● **Attività da svolgere 1**
Trasforma in una lista numerata le righe dell'elenco partendo dal suo inizio e arrivando alla riga che contiene "ورود/ثبت نام", con entrambi gli estremi inclusi. Tralascia le righe vuote.

● **Estratto**
***

In tema di truffa “on line”, quando il profitto è conseguito mediante accredito su carta di pagamento ricaricabile (nella specie “postepay”), il tempo e il luogo di consumazione del reato sono quelli in cui la persona offesa ha proceduto al versamento del denaro sulla carta, poiché tale operazione ha realizzato contestualmente sia l’effettivo conseguimento del bene da parte dell’agente, che ottiene l’immediata disponibilità della somma versata, e non un mero diritto di credito, sia la definitiva perdita dello stesso bene da parte della vittima.

Supporto alla lettura

Definizione: La truffa è un delitto caratterizzato da un dolo generico. Rileva pertanto la volontà di spingere qualcuno in errore, mediante una condotta che tragga in inganno cagionando un danno patrimoniale e traendone un ingiusto profitto.

Ambito oggettivo di applicazione

Per l’integrazione della truffa occorrono artifizi or aggiri; induzione in errore; atto di disposizione che comporti un danno di natura patrimoniale e per altro verso un profitto ingiusto.

RITENUTO IN FATTO

Con sentenza del 31.10.2016 il Tribunale di Monza, in composizione monocratica, dichiarava P.S. colpevole del reato di cui all’art. 640 c.p. e, concesse le circostanze attenuanti generiche, lo condannava alla pena di mesi sei di reclusione ed Euro 200,00 di multa, oltre al pagamento delle spese processuali, nonchè al risarcimento dei danni cagionati alla parte civile ed alla refusione delle spese legali in favore della stessa.

***

● **Elenco riportato**

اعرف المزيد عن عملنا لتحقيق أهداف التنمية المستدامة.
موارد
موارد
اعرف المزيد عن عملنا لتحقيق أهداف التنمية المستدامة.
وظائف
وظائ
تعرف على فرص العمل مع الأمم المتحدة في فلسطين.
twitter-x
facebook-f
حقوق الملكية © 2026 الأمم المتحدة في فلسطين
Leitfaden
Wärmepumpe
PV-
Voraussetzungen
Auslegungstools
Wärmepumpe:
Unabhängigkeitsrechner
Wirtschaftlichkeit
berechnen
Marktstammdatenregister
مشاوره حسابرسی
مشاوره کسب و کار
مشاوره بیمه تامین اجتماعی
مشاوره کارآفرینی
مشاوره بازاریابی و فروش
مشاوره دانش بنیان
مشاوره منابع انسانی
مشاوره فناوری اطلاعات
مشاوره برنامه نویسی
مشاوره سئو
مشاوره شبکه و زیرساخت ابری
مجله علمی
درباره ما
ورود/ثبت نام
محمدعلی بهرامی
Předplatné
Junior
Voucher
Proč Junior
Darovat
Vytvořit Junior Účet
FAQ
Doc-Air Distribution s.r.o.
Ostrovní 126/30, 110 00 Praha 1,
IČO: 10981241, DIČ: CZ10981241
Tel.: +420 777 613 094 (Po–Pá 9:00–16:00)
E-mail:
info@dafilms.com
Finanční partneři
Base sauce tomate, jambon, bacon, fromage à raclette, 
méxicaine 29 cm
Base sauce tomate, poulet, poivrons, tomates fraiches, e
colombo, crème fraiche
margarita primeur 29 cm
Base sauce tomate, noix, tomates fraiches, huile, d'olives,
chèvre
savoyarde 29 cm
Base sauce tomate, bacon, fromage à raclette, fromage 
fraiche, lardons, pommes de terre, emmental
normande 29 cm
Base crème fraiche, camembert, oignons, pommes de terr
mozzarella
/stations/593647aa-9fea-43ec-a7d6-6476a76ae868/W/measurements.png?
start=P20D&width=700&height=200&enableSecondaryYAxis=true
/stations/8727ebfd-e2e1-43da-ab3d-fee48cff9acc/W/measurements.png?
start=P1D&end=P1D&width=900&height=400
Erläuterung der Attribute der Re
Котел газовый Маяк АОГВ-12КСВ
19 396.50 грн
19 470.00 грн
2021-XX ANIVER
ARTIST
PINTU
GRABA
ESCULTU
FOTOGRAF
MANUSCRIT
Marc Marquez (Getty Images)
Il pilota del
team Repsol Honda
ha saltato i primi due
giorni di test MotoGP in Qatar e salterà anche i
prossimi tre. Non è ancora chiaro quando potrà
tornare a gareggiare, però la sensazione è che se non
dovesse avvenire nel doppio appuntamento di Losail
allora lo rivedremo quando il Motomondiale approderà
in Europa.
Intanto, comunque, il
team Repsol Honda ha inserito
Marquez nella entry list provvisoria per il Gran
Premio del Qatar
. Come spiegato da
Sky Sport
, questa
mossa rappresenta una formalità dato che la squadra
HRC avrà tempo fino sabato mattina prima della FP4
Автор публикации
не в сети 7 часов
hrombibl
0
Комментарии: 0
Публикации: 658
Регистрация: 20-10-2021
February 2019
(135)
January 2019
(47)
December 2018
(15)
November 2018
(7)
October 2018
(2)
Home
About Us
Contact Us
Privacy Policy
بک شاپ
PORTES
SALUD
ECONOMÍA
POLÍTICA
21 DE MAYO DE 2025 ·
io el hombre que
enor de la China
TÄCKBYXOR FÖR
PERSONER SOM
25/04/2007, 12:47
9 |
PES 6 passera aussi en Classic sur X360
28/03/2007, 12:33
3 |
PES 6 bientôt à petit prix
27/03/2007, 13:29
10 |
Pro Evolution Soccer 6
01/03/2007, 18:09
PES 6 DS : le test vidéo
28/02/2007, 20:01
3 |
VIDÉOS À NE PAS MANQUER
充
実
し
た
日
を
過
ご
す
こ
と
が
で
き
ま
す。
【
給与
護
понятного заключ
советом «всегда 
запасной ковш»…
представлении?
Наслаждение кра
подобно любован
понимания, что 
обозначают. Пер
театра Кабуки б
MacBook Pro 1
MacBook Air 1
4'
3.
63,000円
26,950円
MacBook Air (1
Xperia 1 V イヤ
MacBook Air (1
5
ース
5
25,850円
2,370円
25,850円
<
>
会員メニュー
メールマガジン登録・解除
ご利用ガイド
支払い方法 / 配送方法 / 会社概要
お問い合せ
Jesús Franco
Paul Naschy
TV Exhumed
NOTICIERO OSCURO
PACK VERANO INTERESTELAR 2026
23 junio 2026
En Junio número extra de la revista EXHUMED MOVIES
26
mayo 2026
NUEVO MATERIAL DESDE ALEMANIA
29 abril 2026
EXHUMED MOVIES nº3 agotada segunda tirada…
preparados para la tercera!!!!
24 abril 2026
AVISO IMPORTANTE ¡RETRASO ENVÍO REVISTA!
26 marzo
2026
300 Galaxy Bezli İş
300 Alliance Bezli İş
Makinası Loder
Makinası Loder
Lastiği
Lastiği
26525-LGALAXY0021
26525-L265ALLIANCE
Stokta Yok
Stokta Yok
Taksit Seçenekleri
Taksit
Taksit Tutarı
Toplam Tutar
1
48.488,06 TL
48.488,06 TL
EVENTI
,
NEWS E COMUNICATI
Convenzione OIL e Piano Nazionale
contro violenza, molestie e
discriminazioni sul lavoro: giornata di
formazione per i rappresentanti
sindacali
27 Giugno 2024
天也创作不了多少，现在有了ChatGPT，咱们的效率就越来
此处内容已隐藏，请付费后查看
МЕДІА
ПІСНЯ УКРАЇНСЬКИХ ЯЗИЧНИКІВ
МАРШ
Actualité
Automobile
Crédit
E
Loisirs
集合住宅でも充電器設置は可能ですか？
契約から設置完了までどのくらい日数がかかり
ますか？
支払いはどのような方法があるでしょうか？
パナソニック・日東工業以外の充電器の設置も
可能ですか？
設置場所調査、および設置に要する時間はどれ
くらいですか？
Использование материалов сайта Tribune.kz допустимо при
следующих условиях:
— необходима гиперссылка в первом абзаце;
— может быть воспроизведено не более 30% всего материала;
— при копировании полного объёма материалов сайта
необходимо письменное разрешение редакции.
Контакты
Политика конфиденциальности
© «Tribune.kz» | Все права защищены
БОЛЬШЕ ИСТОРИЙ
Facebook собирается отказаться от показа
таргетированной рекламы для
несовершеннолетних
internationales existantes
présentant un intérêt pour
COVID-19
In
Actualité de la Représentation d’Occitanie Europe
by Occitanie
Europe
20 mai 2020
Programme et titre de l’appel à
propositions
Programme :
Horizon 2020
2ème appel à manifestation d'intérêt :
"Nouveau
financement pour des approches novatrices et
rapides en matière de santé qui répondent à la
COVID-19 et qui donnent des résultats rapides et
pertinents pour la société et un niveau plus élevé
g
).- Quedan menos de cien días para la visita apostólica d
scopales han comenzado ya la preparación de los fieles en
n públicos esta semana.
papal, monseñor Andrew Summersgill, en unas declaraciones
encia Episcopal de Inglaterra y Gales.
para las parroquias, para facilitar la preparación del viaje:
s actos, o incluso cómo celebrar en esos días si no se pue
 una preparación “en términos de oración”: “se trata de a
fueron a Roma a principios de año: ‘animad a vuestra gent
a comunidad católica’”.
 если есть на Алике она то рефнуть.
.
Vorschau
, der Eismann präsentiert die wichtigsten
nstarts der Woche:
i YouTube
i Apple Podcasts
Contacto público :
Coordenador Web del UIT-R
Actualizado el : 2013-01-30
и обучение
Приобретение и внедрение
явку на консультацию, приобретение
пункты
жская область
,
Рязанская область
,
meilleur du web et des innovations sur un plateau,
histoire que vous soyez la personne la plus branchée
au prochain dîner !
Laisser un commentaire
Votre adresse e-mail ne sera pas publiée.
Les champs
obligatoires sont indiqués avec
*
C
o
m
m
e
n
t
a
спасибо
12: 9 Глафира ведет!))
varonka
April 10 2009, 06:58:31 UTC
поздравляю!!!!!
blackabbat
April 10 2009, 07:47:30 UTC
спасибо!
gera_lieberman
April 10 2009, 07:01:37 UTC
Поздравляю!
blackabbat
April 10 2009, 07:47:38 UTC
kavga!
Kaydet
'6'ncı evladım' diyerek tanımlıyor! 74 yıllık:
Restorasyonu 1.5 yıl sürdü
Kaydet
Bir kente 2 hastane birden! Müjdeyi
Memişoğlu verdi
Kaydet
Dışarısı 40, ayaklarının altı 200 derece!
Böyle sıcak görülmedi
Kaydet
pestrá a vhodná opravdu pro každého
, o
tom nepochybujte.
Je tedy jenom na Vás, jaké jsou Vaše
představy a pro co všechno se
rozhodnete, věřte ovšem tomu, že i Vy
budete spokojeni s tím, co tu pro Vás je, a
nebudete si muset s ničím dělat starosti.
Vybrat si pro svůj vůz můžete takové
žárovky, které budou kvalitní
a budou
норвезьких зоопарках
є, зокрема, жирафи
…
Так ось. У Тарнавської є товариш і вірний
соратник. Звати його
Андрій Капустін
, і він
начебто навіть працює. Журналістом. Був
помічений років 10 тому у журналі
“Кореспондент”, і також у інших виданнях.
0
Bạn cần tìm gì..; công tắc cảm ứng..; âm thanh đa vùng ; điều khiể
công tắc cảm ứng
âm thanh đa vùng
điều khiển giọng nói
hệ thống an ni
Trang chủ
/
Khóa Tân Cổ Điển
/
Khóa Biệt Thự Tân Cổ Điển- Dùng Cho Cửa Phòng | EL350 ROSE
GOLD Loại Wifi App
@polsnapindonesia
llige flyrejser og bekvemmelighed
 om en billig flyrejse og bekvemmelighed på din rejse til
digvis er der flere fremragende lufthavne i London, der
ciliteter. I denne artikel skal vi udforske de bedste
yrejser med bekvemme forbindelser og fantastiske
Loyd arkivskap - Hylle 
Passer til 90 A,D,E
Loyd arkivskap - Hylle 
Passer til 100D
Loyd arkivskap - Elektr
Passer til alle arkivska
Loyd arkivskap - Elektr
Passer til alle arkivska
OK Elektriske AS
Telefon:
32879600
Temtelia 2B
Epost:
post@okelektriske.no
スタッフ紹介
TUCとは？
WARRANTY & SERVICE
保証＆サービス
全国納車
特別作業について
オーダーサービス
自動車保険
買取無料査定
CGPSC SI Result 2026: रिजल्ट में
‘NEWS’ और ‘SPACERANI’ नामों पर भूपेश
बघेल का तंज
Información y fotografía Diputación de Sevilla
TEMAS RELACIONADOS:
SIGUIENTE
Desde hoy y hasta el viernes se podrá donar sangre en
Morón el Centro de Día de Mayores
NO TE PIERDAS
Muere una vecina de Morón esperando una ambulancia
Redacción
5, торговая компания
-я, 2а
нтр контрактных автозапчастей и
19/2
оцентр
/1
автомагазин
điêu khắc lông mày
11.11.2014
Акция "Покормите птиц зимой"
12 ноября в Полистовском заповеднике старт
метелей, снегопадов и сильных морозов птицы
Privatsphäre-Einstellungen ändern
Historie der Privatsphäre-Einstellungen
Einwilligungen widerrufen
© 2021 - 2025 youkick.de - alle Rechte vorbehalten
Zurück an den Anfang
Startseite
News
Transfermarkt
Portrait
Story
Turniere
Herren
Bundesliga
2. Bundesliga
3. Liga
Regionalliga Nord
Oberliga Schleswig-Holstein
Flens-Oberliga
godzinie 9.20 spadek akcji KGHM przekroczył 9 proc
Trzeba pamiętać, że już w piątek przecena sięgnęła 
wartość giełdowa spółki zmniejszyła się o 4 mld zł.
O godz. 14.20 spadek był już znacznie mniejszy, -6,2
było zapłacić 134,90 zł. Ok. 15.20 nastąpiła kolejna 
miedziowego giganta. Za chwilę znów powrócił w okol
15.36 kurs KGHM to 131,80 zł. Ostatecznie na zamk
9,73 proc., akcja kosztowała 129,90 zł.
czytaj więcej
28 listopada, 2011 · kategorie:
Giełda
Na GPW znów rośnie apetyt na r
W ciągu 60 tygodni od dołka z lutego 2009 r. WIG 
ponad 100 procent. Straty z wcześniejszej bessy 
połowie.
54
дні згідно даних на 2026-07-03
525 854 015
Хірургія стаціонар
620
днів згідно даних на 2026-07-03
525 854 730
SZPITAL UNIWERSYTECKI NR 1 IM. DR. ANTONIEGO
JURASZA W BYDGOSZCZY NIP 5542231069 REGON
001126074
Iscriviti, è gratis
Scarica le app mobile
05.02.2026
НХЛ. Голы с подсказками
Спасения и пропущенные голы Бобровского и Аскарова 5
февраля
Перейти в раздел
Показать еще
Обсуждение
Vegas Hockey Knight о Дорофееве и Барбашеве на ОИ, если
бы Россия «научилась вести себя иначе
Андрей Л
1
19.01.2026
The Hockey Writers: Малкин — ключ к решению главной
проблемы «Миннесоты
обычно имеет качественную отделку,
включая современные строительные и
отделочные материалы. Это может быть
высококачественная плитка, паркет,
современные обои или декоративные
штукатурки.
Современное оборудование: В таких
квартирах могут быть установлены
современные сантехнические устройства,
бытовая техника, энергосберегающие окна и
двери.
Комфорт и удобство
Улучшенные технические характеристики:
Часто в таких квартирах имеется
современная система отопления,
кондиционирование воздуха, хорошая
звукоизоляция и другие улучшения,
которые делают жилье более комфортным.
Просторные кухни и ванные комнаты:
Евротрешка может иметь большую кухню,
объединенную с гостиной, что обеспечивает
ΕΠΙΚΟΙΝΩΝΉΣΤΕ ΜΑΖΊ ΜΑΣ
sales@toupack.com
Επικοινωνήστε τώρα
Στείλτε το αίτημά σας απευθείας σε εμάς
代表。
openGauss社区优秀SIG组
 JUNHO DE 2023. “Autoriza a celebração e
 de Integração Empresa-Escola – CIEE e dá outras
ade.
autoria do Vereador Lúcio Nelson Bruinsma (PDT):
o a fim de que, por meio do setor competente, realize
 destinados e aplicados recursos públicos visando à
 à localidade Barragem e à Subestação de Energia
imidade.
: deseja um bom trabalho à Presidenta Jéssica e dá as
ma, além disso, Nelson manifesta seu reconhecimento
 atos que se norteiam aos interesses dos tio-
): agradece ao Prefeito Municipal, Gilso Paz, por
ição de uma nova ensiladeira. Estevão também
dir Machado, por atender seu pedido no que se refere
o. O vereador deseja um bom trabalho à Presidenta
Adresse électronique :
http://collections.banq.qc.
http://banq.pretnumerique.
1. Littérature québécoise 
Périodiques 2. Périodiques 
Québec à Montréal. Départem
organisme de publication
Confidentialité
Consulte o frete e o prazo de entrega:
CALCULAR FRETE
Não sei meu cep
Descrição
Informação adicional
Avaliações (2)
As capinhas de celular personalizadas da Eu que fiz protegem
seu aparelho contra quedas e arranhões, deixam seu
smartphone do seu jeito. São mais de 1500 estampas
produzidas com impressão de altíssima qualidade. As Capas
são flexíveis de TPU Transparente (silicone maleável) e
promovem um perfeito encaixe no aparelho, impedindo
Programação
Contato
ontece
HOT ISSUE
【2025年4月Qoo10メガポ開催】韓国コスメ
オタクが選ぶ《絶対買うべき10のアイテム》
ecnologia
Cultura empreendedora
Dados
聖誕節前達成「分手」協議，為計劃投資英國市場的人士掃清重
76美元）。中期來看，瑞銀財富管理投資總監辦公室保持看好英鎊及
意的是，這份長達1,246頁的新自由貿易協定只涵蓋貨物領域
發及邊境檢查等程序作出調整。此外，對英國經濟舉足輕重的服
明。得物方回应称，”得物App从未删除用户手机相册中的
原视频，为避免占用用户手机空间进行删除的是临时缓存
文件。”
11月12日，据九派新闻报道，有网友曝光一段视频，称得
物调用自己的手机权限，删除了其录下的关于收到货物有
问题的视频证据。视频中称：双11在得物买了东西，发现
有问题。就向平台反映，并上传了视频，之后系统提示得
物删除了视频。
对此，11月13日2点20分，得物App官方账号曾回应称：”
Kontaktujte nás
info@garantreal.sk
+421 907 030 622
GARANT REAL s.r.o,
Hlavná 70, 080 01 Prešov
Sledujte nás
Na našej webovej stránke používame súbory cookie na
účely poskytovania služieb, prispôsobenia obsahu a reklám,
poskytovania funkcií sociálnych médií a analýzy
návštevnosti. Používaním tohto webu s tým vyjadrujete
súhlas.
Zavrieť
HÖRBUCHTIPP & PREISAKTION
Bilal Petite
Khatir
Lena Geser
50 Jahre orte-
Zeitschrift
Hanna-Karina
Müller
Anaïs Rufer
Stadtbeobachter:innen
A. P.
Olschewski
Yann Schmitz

***

● **Attività da svolgere 2**
Restituisci senza modifiche il passo dell'estratto sulla truffa online partendo da "Definizione: La truffa" e arrivando a "un ingiusto profitto.".

● **Risposta esercizio 1**
1. اعرف المزيد عن عملنا لتحقيق أهداف التنمية المستدامة.
2. موارد
3. موارد
4. اعرف المزيد عن عملنا لتحقيق أهداف التنمية المستدامة.
5. وظائف
6. وظائ
7. تعرف على فرص العمل مع الأمم المتحدة في فلسطين.
8. twitter-x
9. facebook-f
10. حقوق الملكية © 2026 الأمم المتحدة في فلسطين
11. Leitfaden
12. Wärmepumpe
13. PV-
14. Voraussetzungen
15. Auslegungstools
16. Wärmepumpe:
17. Unabhängigkeitsrechner
18. Wirtschaftlichkeit
19. berechnen
20. Marktstammdatenregister
21. مشاوره حسابرسی
22. مشاوره کسب و کار
23. مشاوره بیمه تامین اجتماعی
24. مشاوره کارآفرینی
25. مشاوره بازاریابی و فروش
26. مشاوره دانش بنیان
27. مشاوره منابع انسانی
28. مشاوره فناوری اطلاعات
29. مشاوره برنامه نویسی
30. مشاوره سئو
31. مشاوره شبکه و زیرساخت ابری
32. مجله علمی
33. درباره ما
34. ورود/ثبت نام

● **Risposta esercizio 2**
Definizione: La truffa è un delitto caratterizzato da un dolo generico. Rileva pertanto la volontà di spingere qualcuno in errore, mediante una condotta che tragga in inganno cagionando un danno patrimoniale e traendone un ingiusto profitto.